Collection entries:
-*-
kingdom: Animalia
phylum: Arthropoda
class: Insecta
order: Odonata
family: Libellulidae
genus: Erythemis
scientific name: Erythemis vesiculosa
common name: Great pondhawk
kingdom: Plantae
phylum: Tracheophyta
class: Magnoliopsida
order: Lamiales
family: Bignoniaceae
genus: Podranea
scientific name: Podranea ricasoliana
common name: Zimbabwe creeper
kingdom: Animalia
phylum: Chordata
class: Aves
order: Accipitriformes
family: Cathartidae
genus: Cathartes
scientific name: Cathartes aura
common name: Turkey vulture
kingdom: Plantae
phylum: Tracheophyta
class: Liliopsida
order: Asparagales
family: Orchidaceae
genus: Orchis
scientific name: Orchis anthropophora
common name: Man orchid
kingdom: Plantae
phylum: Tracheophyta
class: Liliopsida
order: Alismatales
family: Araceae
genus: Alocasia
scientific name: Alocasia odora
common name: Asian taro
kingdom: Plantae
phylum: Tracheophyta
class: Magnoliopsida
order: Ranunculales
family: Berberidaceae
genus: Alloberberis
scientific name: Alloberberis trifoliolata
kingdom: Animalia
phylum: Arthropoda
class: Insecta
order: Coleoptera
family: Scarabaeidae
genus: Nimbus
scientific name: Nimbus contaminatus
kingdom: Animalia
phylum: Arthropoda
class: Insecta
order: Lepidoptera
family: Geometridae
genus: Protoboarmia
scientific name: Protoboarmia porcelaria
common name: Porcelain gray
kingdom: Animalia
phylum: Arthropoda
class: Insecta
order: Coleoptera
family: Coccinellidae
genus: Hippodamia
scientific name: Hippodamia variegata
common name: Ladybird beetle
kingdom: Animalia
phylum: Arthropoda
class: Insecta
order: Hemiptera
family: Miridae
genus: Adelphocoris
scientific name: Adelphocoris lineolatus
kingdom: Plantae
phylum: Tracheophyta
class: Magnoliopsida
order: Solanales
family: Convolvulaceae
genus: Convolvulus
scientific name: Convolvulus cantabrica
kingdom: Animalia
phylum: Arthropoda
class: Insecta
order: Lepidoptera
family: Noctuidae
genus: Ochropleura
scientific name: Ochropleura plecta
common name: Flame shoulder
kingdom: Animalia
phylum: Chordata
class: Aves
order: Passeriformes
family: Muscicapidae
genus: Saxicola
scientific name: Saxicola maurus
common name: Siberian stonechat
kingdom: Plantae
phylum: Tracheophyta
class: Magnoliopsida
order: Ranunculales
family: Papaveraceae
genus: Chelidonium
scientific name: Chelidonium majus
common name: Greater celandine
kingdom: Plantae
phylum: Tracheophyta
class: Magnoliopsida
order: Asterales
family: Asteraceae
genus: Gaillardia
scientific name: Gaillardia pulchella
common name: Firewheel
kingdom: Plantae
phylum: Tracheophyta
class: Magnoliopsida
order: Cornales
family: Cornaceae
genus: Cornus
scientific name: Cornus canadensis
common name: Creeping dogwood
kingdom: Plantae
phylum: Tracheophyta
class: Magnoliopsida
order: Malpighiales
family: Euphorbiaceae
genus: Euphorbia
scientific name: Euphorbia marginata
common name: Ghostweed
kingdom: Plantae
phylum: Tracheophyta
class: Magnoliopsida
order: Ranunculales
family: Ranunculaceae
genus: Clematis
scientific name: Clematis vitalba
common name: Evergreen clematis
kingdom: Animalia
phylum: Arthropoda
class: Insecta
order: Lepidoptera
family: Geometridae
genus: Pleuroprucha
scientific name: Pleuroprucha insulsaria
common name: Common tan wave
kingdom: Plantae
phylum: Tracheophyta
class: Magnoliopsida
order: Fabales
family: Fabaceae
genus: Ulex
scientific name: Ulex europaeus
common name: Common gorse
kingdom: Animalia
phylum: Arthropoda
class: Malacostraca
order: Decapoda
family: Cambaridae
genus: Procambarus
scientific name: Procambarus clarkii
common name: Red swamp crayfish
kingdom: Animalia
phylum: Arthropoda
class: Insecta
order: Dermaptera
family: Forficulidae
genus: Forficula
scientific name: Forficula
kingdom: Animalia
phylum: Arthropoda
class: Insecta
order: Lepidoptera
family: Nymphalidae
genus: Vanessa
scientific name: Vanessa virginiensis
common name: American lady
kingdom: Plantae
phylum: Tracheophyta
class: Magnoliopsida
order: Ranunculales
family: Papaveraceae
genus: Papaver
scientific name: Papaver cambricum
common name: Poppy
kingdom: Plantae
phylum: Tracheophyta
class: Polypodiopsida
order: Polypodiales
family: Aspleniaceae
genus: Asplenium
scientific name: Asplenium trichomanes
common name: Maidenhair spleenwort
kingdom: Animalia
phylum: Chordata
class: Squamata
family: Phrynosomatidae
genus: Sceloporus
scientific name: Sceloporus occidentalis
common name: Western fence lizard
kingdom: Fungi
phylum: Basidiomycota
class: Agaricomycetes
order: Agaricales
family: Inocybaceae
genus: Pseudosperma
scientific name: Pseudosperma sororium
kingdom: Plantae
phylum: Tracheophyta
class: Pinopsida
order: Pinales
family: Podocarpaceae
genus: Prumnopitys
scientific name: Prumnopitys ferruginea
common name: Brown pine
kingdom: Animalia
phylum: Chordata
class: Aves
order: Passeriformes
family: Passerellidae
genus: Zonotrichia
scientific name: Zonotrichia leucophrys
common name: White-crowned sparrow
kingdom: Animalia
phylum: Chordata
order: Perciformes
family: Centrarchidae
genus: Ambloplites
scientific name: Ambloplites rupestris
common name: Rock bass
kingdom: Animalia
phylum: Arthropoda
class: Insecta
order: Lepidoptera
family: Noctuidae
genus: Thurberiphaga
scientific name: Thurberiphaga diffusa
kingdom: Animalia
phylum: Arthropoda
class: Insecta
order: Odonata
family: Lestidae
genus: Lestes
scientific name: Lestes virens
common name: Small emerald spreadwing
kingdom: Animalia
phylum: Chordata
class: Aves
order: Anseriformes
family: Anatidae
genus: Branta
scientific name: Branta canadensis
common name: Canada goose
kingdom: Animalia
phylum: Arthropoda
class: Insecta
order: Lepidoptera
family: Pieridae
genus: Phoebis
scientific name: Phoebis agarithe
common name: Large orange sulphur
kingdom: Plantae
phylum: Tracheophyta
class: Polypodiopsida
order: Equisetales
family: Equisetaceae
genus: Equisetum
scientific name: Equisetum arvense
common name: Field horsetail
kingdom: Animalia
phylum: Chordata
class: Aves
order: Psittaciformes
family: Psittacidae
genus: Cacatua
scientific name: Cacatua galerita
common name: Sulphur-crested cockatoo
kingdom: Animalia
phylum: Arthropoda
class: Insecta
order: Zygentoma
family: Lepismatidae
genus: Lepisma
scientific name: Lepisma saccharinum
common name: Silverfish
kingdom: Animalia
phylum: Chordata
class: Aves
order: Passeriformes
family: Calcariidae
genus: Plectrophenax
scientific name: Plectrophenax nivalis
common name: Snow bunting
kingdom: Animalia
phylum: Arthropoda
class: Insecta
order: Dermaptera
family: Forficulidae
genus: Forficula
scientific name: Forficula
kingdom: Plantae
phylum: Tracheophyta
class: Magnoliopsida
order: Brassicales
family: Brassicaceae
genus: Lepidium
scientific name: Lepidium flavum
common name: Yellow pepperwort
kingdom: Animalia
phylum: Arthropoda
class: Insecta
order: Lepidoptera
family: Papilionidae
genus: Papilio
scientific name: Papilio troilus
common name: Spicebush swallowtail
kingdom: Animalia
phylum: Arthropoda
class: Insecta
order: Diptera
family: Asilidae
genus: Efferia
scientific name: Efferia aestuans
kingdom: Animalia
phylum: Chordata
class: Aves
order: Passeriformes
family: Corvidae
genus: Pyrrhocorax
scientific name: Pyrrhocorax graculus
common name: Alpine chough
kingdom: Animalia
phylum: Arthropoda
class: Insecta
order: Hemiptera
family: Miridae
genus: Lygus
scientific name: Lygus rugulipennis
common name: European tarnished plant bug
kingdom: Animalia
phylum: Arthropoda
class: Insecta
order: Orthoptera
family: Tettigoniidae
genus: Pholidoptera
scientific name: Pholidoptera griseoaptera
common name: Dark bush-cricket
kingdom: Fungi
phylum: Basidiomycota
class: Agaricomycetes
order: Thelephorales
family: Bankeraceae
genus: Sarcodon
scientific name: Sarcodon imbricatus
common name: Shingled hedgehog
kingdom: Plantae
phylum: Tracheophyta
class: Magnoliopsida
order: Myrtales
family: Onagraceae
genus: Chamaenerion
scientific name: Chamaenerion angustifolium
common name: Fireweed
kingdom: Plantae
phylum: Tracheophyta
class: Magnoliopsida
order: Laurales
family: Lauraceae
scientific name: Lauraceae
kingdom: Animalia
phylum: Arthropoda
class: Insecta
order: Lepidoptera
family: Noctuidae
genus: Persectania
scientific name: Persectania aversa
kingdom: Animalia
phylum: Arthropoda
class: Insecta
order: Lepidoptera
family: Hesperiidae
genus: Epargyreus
-*-
Format the rows as a two-column CSV with the headers "field" and "value," giving each row its own CSV line with both entries in quoted fields and any line breaks replaced by spaces. Begin at the line that has "scientific name: Thurberiphaga diffusa" and stop after the line that has "scientific name: Branta canadensis".

field,value
"scientific name:","Thurberiphaga diffusa"
"kingdom:","Animalia"
"phylum:","Arthropoda"
"class:","Insecta"
"order:","Odonata"
"family:","Lestidae"
"genus:","Lestes"
"scientific name:","Lestes virens"
"common name:","Small emerald spreadwing"
"kingdom:","Animalia"
"phylum:","Chordata"
"class:","Aves"
"order:","Anseriformes"
"family:","Anatidae"
"genus:","Branta"
"scientific name:","Branta canadensis"